Published October 3rd, 2014 at 8:00 PM1 minute read
The clouds surrounding the U.S. Senate race finally cleared as a three-judge panel meeting in Topeka ruled that Democrats do not have to nominate a replacement candidate for Chad Taylor, who abruptly removed himself from the race last month. Hours later, a possible appeal was dropped and the state ordered local officials to print ballots and prepare voting machines. The end of the ballot dispute means Kansas voters now know their major choices in November: incumbent Republican Senator Pat Roberts and independent Greg Orman. We take a closer look at the implications. News reviewers Steve Kraske, KCUR/UMKC, Garrett Haake, 41 Action News and Dave Helling of the Kansas City Star also discuss the Kansas Governor’s race, the Kansas 3rd District Congressional race, transit activist Clay Chastain’s latest campaign and the Jo/KCATA bus merger.

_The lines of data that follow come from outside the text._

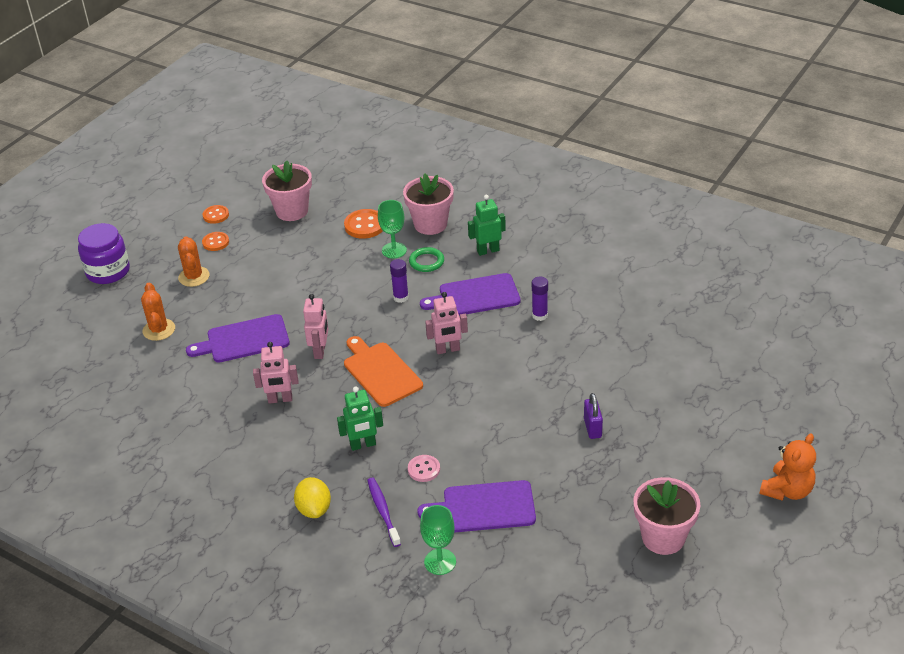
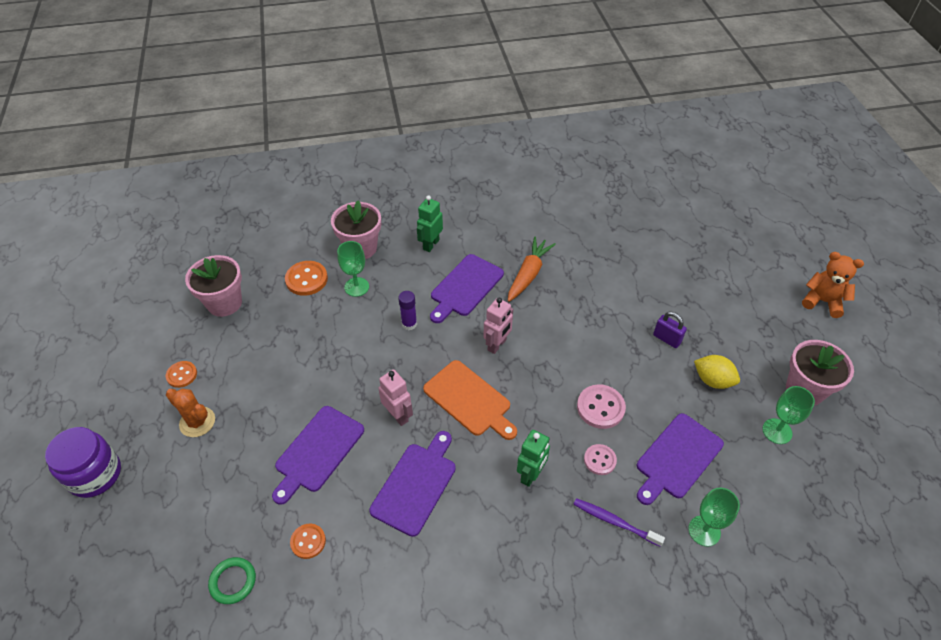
camera: 45 degrees left, 10 degrees up
(159, 330) = (221, 499): orange cactus -> none
(216, 215) = (152, 349): orange button -> orange button (308, 541)
(280, 399) = (415, 485): pink robot -> purple cutting board
(314, 509) = (562, 565): yellow lemon -> yellow lemon (712, 380)
(381, 372) = (469, 400): orange cutting board -> orange cutting board turned 150 degrees counterclockwise
(426, 262) = (394, 281): green ring -> green ring (233, 581)
(470, 438) = (600, 407): none -> pink button
(539, 315) = (529, 274): purple glue stick -> orange carrot
(593, 546) = (777, 431): none -> green goblet
(787, 490) = (822, 301): orange teddy bear -> orange teddy bear turned 60 degrees counterclockwise

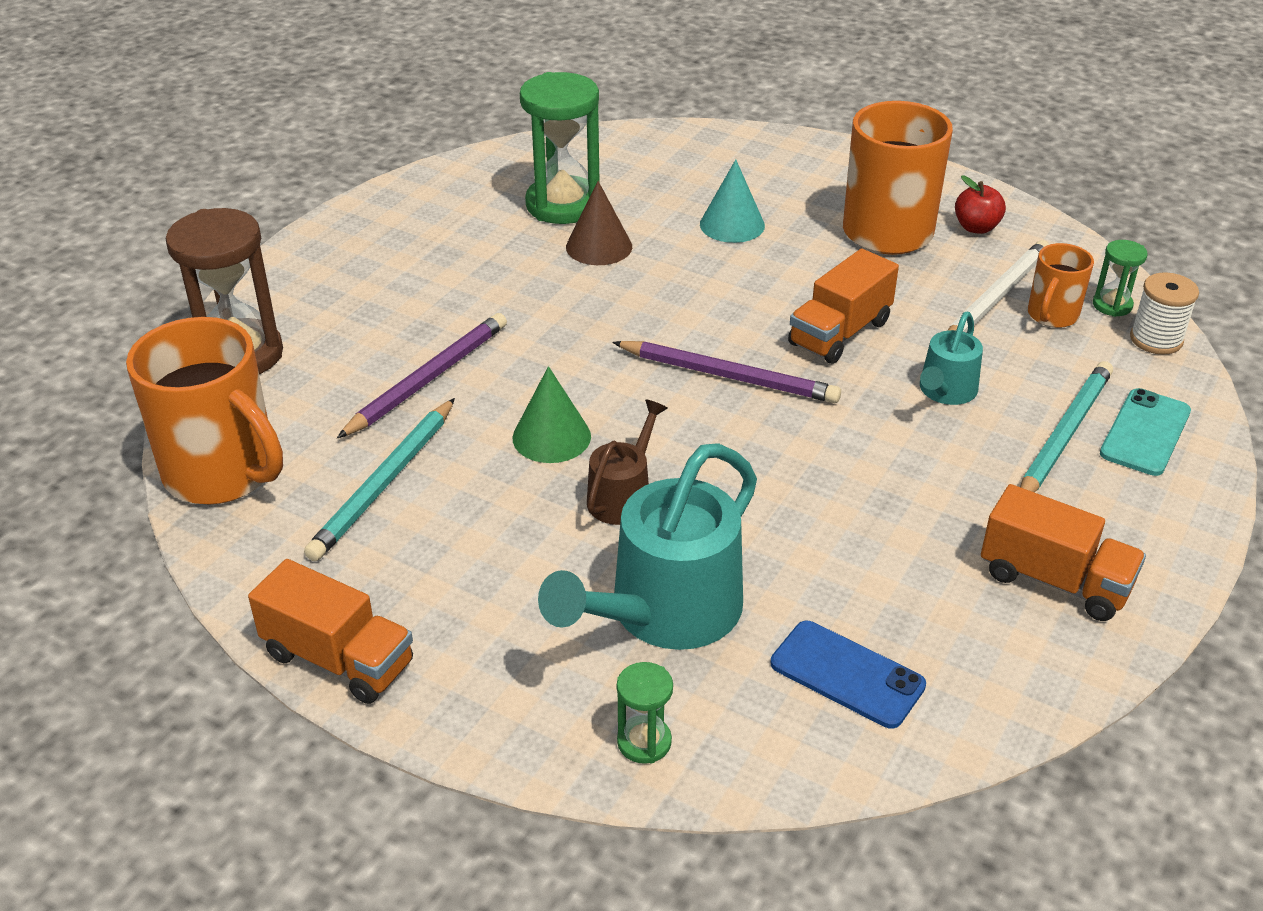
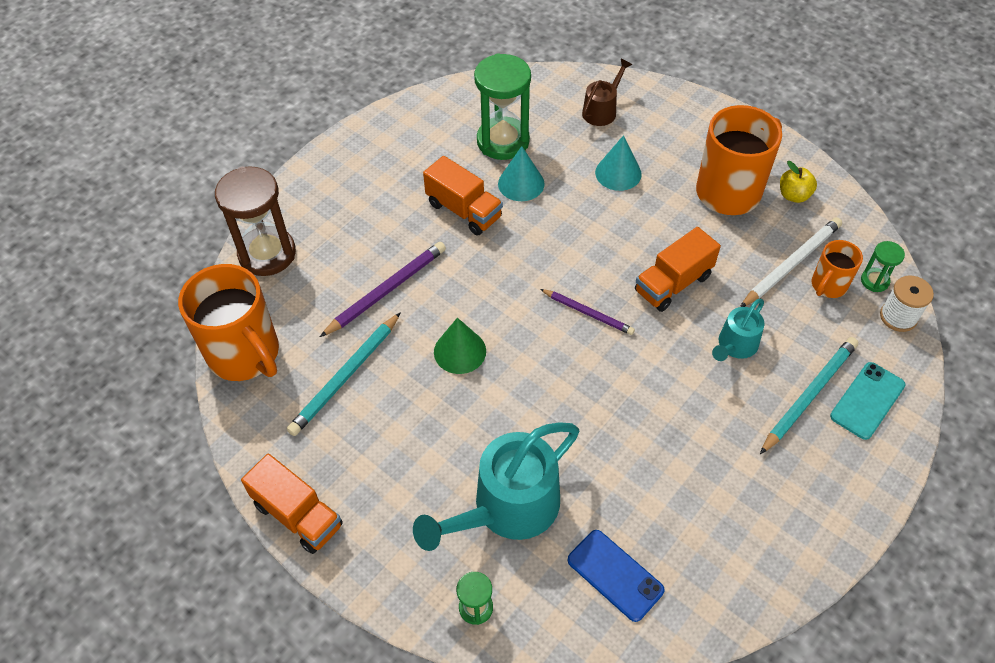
camera: 10 degrees right, 15 degrees up
(599, 246) = (521, 183): brown cone -> turquoise cone
(623, 496) = (498, 408): brown watering can -> brown watering can (602, 110)
(728, 376) = (587, 313): purple pencil -> purple pencil, size x0.64
(976, 227) = (793, 195): red apple -> yellow apple
(1054, 580) = (770, 519): orange truck -> orange truck (464, 210)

Part two of this week’s program focuses on the issue of police and the mentally ill. In the first six months of this year, the Kansas City, Missouri police department took nearly 1300 calls regarding people who were suicidal. On average, that’s around seven calls per day. In a new local documentary, KCPT took a closer look at the growing role Kansas City police are now playing as they try pick up the pieces in a broken mental health system. We dissect the issue further on the program with Lost Minds filmmaker Michael Price, NAMI-KC, Executive Director Guyla Stidmon and KCMO City Councilman Scott Wagner.